# [TASK ITEM]
When you copy the entries, match them exactly and omit the pictures.
(EXTRACTED DATA)
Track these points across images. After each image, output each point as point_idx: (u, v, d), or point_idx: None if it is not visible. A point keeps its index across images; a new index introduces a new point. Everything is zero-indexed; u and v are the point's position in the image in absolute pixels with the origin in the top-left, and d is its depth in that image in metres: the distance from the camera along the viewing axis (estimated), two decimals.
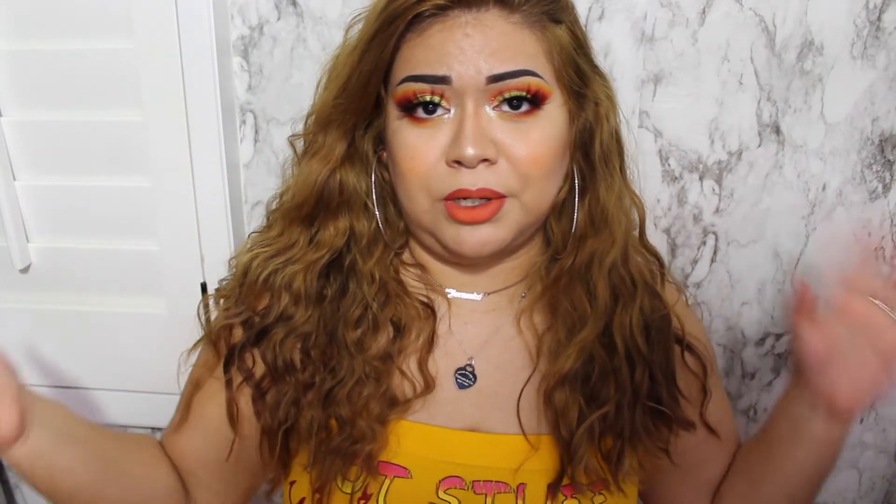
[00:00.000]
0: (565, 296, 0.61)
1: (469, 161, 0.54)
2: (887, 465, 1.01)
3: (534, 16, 0.55)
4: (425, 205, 0.58)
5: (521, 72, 0.54)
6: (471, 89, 0.54)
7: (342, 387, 0.60)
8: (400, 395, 0.61)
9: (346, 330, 0.61)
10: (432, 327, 0.63)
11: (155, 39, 0.79)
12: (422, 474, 0.60)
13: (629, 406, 0.60)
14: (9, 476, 1.11)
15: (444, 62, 0.54)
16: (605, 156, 0.60)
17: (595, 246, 0.61)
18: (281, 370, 0.61)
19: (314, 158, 0.62)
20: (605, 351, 0.60)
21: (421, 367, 0.62)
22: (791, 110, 0.82)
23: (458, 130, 0.54)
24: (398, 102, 0.57)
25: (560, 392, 0.60)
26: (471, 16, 0.54)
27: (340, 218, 0.62)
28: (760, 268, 0.90)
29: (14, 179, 0.89)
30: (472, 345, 0.64)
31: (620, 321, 0.60)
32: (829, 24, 0.78)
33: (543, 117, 0.56)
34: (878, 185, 0.85)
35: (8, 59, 0.84)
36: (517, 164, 0.55)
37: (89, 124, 0.85)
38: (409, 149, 0.57)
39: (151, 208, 0.87)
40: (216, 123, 0.82)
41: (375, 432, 0.59)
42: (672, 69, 0.81)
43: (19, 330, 0.96)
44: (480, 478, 0.59)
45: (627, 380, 0.60)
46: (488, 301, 0.65)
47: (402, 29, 0.55)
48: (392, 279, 0.64)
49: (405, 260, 0.67)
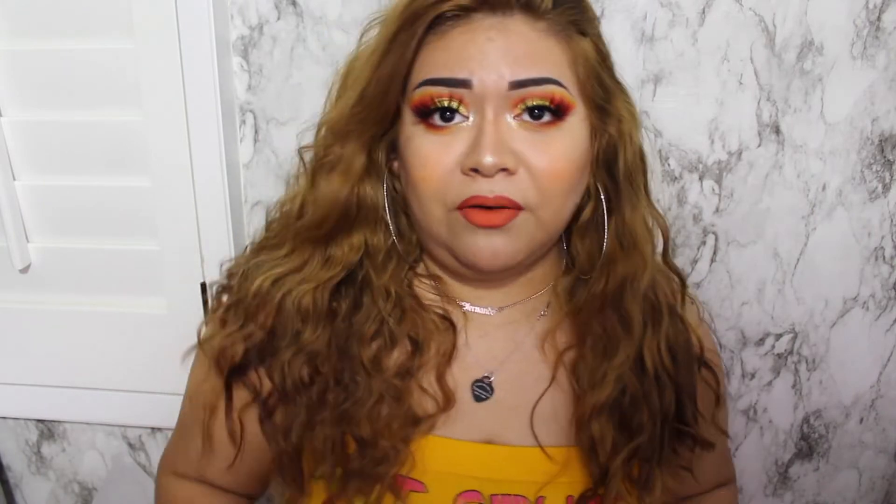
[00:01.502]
(End EXTRACTED DATA)
# [ANSWER SPACE]
Track these points across images. After each image, output each point as point_idx: (u, v, d), or point_idx: None if it is not visible. A point keeps its index across images; a new index introduces a new point. Everything is zero-indexed; u and v are the point's position in the image in absolute pixels with the origin in the top-left, and d is its depth in that image in metres: the distance from the camera along the viewing axis (estimated), two decimals.
[00:00.000]
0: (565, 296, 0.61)
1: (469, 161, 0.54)
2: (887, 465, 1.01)
3: (534, 16, 0.55)
4: (425, 205, 0.58)
5: (521, 72, 0.54)
6: (471, 89, 0.54)
7: (342, 387, 0.60)
8: (400, 395, 0.61)
9: (346, 330, 0.61)
10: (432, 327, 0.63)
11: (155, 39, 0.79)
12: (422, 474, 0.60)
13: (629, 406, 0.60)
14: (9, 476, 1.11)
15: (444, 62, 0.54)
16: (605, 156, 0.60)
17: (595, 246, 0.61)
18: (281, 370, 0.61)
19: (314, 158, 0.62)
20: (605, 351, 0.60)
21: (421, 367, 0.62)
22: (791, 110, 0.82)
23: (458, 130, 0.54)
24: (398, 102, 0.57)
25: (560, 392, 0.60)
26: (471, 16, 0.54)
27: (340, 218, 0.62)
28: (760, 268, 0.90)
29: (14, 179, 0.89)
30: (472, 345, 0.64)
31: (620, 321, 0.60)
32: (829, 24, 0.78)
33: (543, 117, 0.56)
34: (878, 185, 0.85)
35: (8, 59, 0.84)
36: (517, 164, 0.55)
37: (89, 124, 0.85)
38: (409, 149, 0.57)
39: (151, 208, 0.87)
40: (216, 123, 0.82)
41: (375, 432, 0.59)
42: (672, 69, 0.81)
43: (19, 330, 0.96)
44: (480, 478, 0.59)
45: (627, 380, 0.60)
46: (488, 301, 0.65)
47: (402, 29, 0.55)
48: (392, 279, 0.64)
49: (405, 260, 0.67)
[00:01.502]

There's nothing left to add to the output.